RE: Stretchy equal sign for commutative diagrams

I agree with David that using the equal sign has some implications. For
example, the distance of the two horizontal lines might not be the desired
one. Using the stretchy part of the double arrow or the box drawing have
the extra advantage that the parallel vertical bars (and maybe diagonal)
are also available and consistently drawn.

Dani from WIRIS


-----Original Message-----
From: David Carlisle [mailto:davidc@nag.co.uk]
Sent: sábado, 23 de marzo de 2013 17:57
To: www-math@w3.org
Subject: Re: Stretchy equal sign for commutative diagrams

On 23/03/2013 15:02, Frédéric WANG wrote:
> Hi all,
>
> We are implementing the AMScd extension in MathJax:
>
> https://github.com/mathjax/MathJax/issues/420
>
> and one horizontal stretchy operator that is needed is the character
> for two parallel horizontal bars. We use the equal sign "=" and it
> seems that LaTeXML does the same.
>
> I'm wondering if others have considered this operator and whether they
> used a different Unicode code point for that. The equal sign is not
> stretchy by default (that makes sense) and I don't see constructions
> in the Open Type Math table of e.g. the STIX fonts.
> This is not available in Gecko either.
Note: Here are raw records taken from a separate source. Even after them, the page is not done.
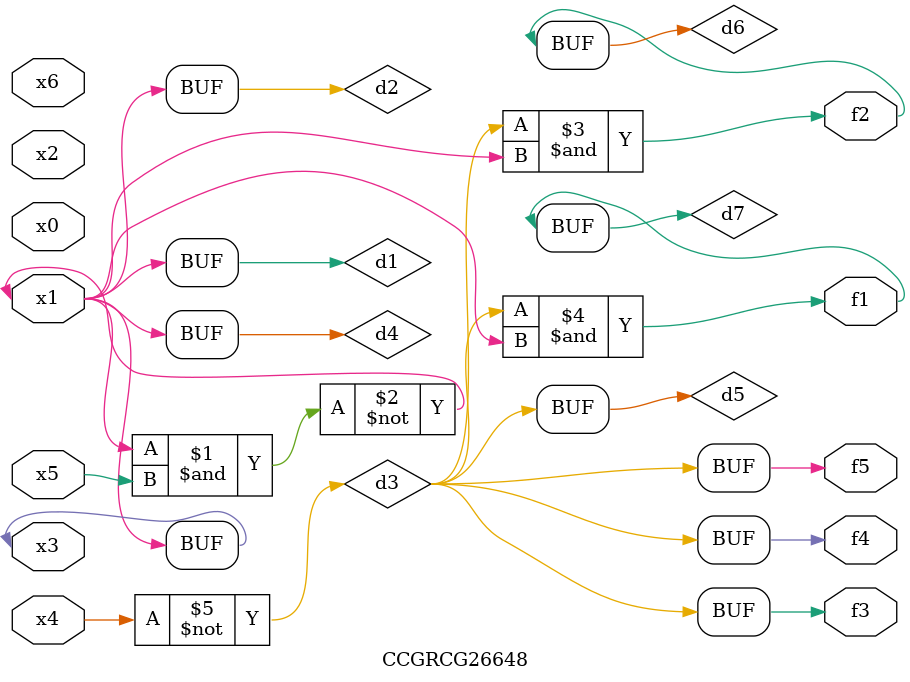
<source format=v>
module CCGRCG26648(
	input x0, x1, x2, x3, x4, x5, x6,
	output f1, f2, f3, f4, f5
);

	wire d1, d2, d3, d4, d5, d6, d7;

	buf (d1, x1, x3);
	nand (d2, x1, x5);
	not (d3, x4);
	buf (d4, d1, d2);
	buf (d5, d3);
	and (d6, d3, d4);
	and (d7, d3, d4);
	assign f1 = d7;
	assign f2 = d6;
	assign f3 = d5;
	assign f4 = d5;
	assign f5 = d5;
endmodule

</source>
That's probably not hard to
> implement (one could repeat the equal sign or use the middle glyphs
> available for the "Double Right Arrow"), but I just want to coordinate
> with other projects and keep things consistent.
>


I suppose U+2550 (from the box drawing block) is another possibility but
using an equals or an arrow part is more likely to blend in with other
arrows used I'd guess. AMScd itself I think doesn't use a font glyph at
all for this but uses a rule (I'm not sure that's relevant here though, I
think you'd want a character and stretchy attribute for MathML.